Chaotic, messy and agitated. Galaxies that formed just a few hundred million years after the Big Bang looked nothing like the galaxies we see today.
This is what astronomers, led by researchers from the University of Cambridge, found when studying data from the James Webb Space Telescope (JWST). The team analyzed more than 250 young galaxies that existed when the Universe was between 800 million and 1.5 billion years old. By studying the movement of gas within these galaxies, the researchers found that most were turbulent clumps of systems and had not yet evolved into smooth rotating disks like our own galaxy.
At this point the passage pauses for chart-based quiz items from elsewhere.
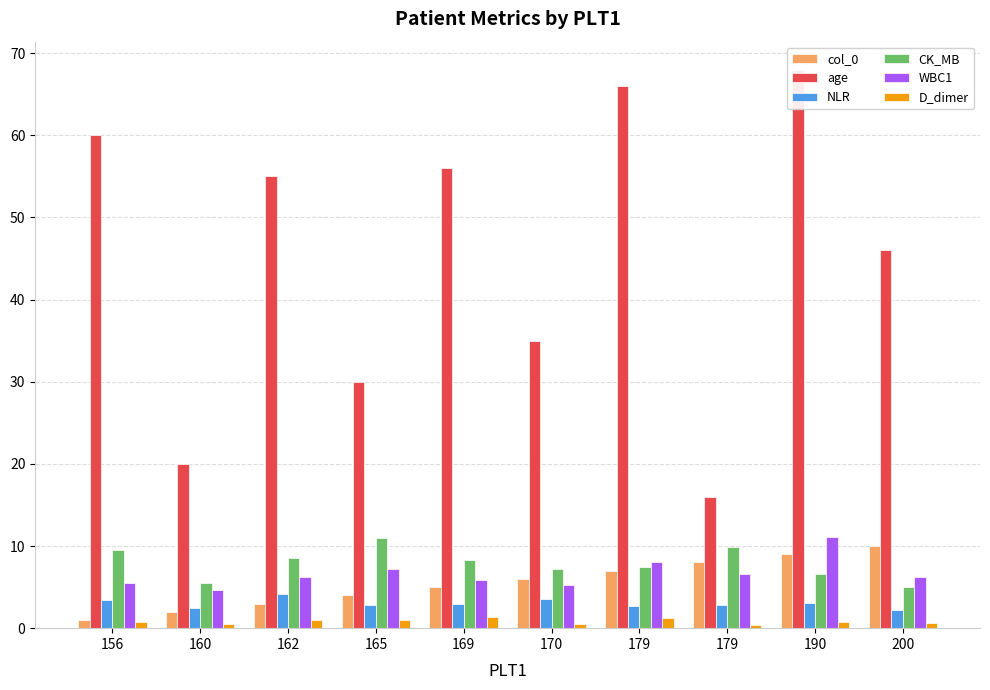

What is the smallest value displayed?

0.4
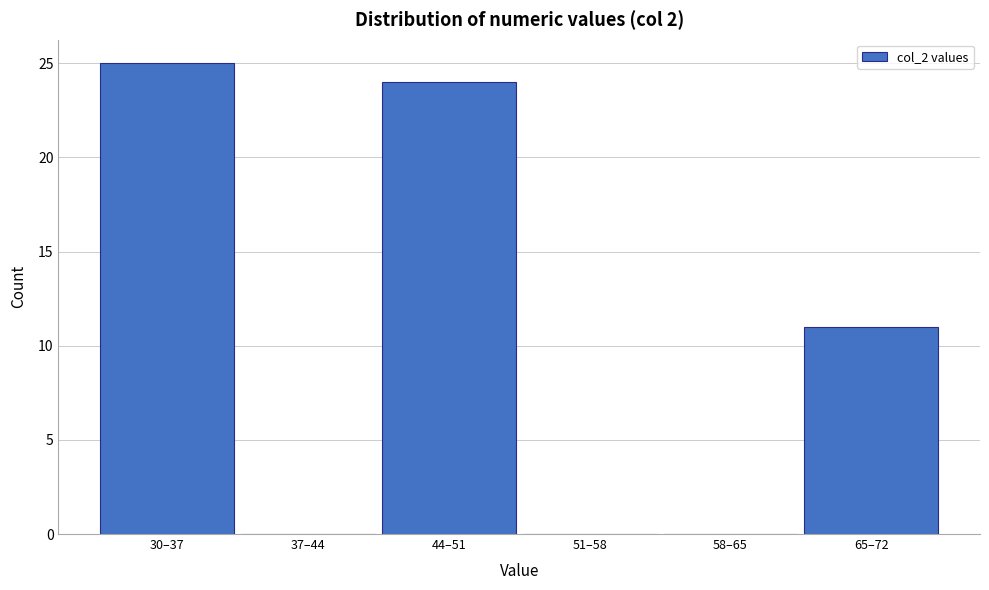

Reading left to right, transcribe all the data shown in this chart.

30–37=25	37–44=0	44–51=24	51–58=0	58–65=0	65–72=11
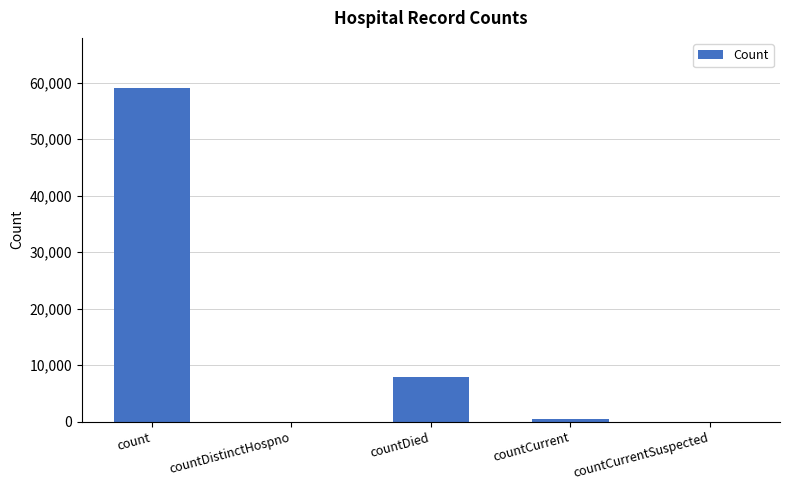

Reading right to left, list all the values displayed in this chart.

countCurrentSuspected=0	countCurrent=485	countDied=7841	countDistinctHospno=0	count=59045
The findings, published in the journal Monthly Notices of the Royal Astronomical Society, suggest that galaxies gradually became more calm and organized as the Universe evolved. But in the early Universe, star formation and gravitational instabilities caused such intense turbulence that many galaxies struggled to stabilize.
“We’re not just seeing a few striking exceptions. This is the first time we can see an entire population of galaxies at the same time,” notes the study’s first author, Lola Dunhive, from the Kavli Institute of Cosmology in Cambridge. “We found enormous diversity: some galaxies start to acquire a smooth rotation, but most remain chaotic, with gas expanding and moving in all directions,” he adds.
The researchers used JWST’s NIRCam instrument in a rare mode that can record the faint light from ionized hydrogen gas in distant galaxies. Dunhive developed new software to analyze this data, which was combined with images from other JWST observations to measure how the gas was moving within each galaxy.